3.2 Bouwregels
3.2.1 Hoofdgebouwen
Voor het bouwen van hoofdgebouwen gelden de volgende bepalingen:
-
a. hoofdgebouwen mogen uitsluitend binnen het bouwvlak worden gebouwd;
-
b. voor het bouwen van hoofdgebouwen, geen patiowoningen zijnde, gelden de volgende regels:
-
1. de diepte van een hoofdgebouw, inclusief aan- en uitbouwen en aangebouwde bijgebouwen, bedraagt maximaal 15 m;
-
2. de breedte van een hoofdgebouw, inclusief aan- en uitbouwen en aangebouwde bijgebouwen, bedraagt maximaal 15 m;
-
3. de goothoogte bedraagt maximaal 7 m;
-
4. bij het bepalen van de goothoogte dient minimaal ¾ van de totale gootlengte te voldoen aan de goothoogte;
-
5. de bouwhoogte bedraagt maximaal 11 m;
-
6. de afstand van een hoofdgebouw tot de bestemming Verkeer - Verblijfsgebied mag niet minder bedragen dan 2 m;
-
c. voor het bouwen van patiowoningen gelden de volgende bepalingen:
-
1. de diepte van een patiowoning bedraagt maximaal 20 m;
-
2. de breedte van een patiowoning bedraagt maximaal 15 m;
-
3. de bouwhoogte bedraagt maximaal 3,3 m, met dien verstande dat een dakopbouw van maximaal 50 m² tot een bouwhoogte van 7 m is toegestaan;
-
4. de oppervlakte van de patio bedraagt minimaal 25 m²;
-
d. voor woningen mogen per woning niet minder dan 2,0 parkeerplaatsen worden gerealiseerd op eigen terrein, met dien verstande dat parkeerplaatsen afzonderlijk bereikbaar dienen te zijn.

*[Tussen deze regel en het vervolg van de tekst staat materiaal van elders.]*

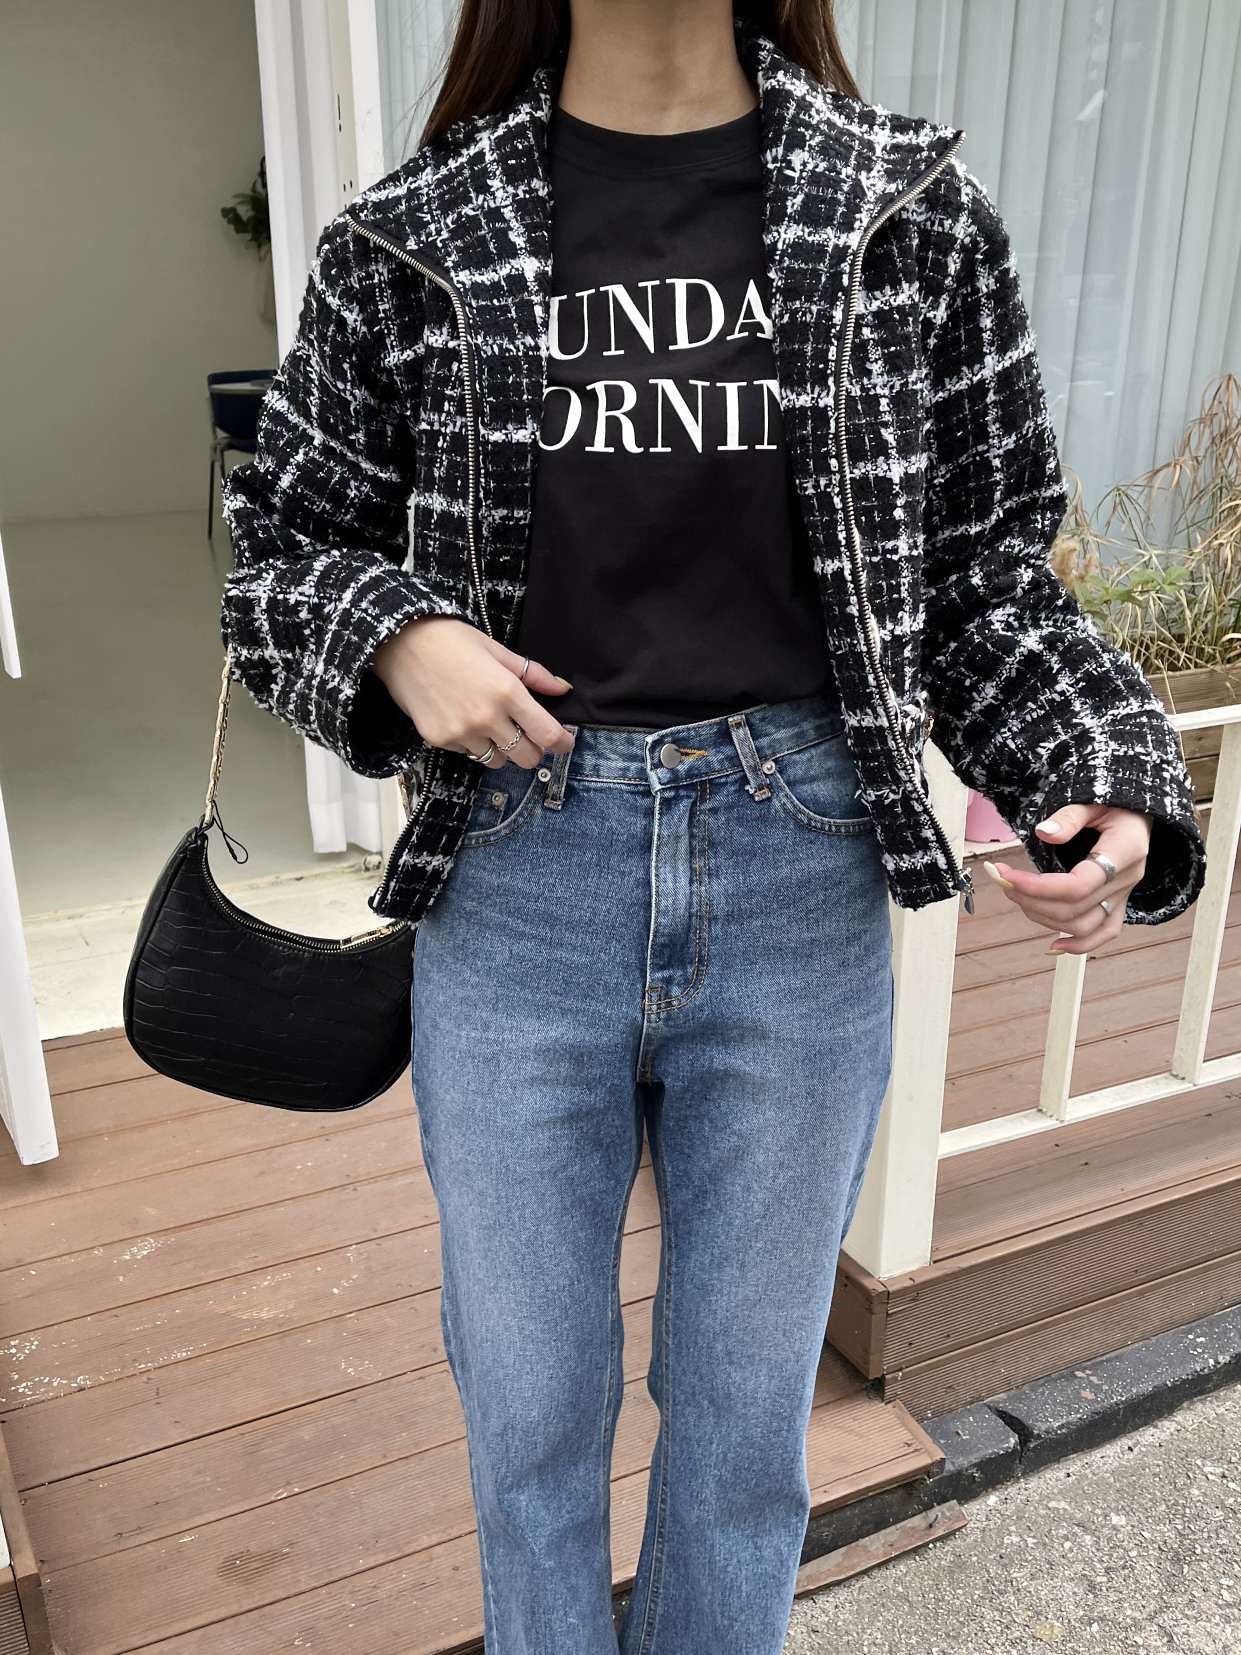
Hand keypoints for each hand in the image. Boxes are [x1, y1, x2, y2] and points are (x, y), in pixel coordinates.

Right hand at [371, 616, 575, 768]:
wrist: (399, 642)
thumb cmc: (451, 640)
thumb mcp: (496, 650)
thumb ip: (532, 674)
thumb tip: (562, 689)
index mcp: (507, 692)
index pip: (547, 734)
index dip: (562, 743)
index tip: (565, 743)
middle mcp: (486, 718)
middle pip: (526, 757)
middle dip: (534, 750)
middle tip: (529, 736)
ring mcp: (461, 733)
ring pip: (497, 760)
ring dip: (502, 749)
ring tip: (491, 725)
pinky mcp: (439, 740)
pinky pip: (469, 754)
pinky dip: (473, 744)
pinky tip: (462, 719)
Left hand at [982, 802, 1152, 955]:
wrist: (1138, 813)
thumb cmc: (1115, 802)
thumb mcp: (1092, 799)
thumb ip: (1069, 817)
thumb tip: (1044, 833)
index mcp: (1125, 850)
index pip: (1080, 884)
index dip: (1039, 887)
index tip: (1007, 875)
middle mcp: (1128, 878)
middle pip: (1075, 908)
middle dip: (1030, 898)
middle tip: (1003, 879)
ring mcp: (1125, 895)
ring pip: (1083, 925)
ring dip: (1043, 916)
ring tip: (1016, 894)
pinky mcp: (1119, 903)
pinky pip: (1105, 933)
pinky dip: (1080, 944)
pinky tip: (1054, 945)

3.2.2 Aan- en uitbouwen en bijgebouwen
Voor het bouwen van aan- en uitbouwen en bijgebouwen gelden de volgende bepalingen:
-
a. aan- en uitbouwen en bijgebouwen mogen zowel binnen als buiten het bouwvlak worden gebouwd;
-
b. de gezamenlijke oppervlakte van aan- en uitbouwen en bijgebouwen, voor zover gesitueerd buiten het bepaalde in lid 3.2.1 onder b en c bedoelde vlak, mag niet meer bedragen dan 60 m²;
-
c. voor zover de oppervlakte van de strook grond achter de achtergevelrooilijn van het hoofdgebouw en het verlengde daarvan meer bedraagt dan 300 m² mag de onder b geregelde gezamenlijke oppervlakte worden vermeerderd met 10% van deze overmaat tot in totaal maximaal 150 m²;
-
d. de gronden gelegen achter de achtergevelrooilijn van het hoofdgebouw en het verlengde daarvan mogen voor maximaal 50% worden bebouwd;
-
e. bij vrijstaande hoofdgebouwen dient één der zijstroken over een breedte van 2 m vrij van aan- en uitbouwen en bijgebouwen te blijven tot de lijn evenwijdig aan en op een afstand van 25 m achter de voorgevellijn;
-
f. de goothoogte mag niet meer bedragen dan 3,5 m;
-
g. de bouwhoogte mag niet meer bedragen dan 6 m.
3.2.3 Bouwwerken, geen gebouwen zijnde
Voor het bouwen van bouwwerken, geen gebouwen zijnde gelden de volgende bepalingen:
-
a. bouwwerken, geen gebouwen zijnde mogen worden gebouwd binnen en buiten het bouwvak;
-
b. de gronden gelegen achter de achtergevelrooilijn van het hoofdgebouw en het verlengde daarvan mogen voor maximaal 50% worden bebouwd;
-
c. de bouwhoogte van erf- en terreinafscheidingen mag niet meer bedragen dan 2 m, met dien verstande dat de bouwhoogte voor erf- en terreinafscheidingen vóór de naar de weg gekeerde gevel niet meer mag bedragen dan 1 m;
-
d. met betrekking tot overkappingen gelden de volgende bepalingen:
-
1. de bebouwde oppervlakte aan overkappingen mag niet meer bedragen dan 30 m²;
-
2. de bouwhoogte van een overkapping mag niet meer bedragen dan 3 m;
-
e. de bouwhoogte van overige bouwwerken, geen gebouwen zijnde, mag niet meer bedragen dan 4 m.
3.2.4 Gebouwen ten behoeve van nutsvoorzieningen
Voor het bouwen van gebouwen ten behoeve van nutsvoorzieningen gelden de volgende bepalingen:
-
a. de oppervlakte mag niet meer bedragen dan 20 m²;
-
b. de bouwhoogte mag niet meer bedragen dan 4 m.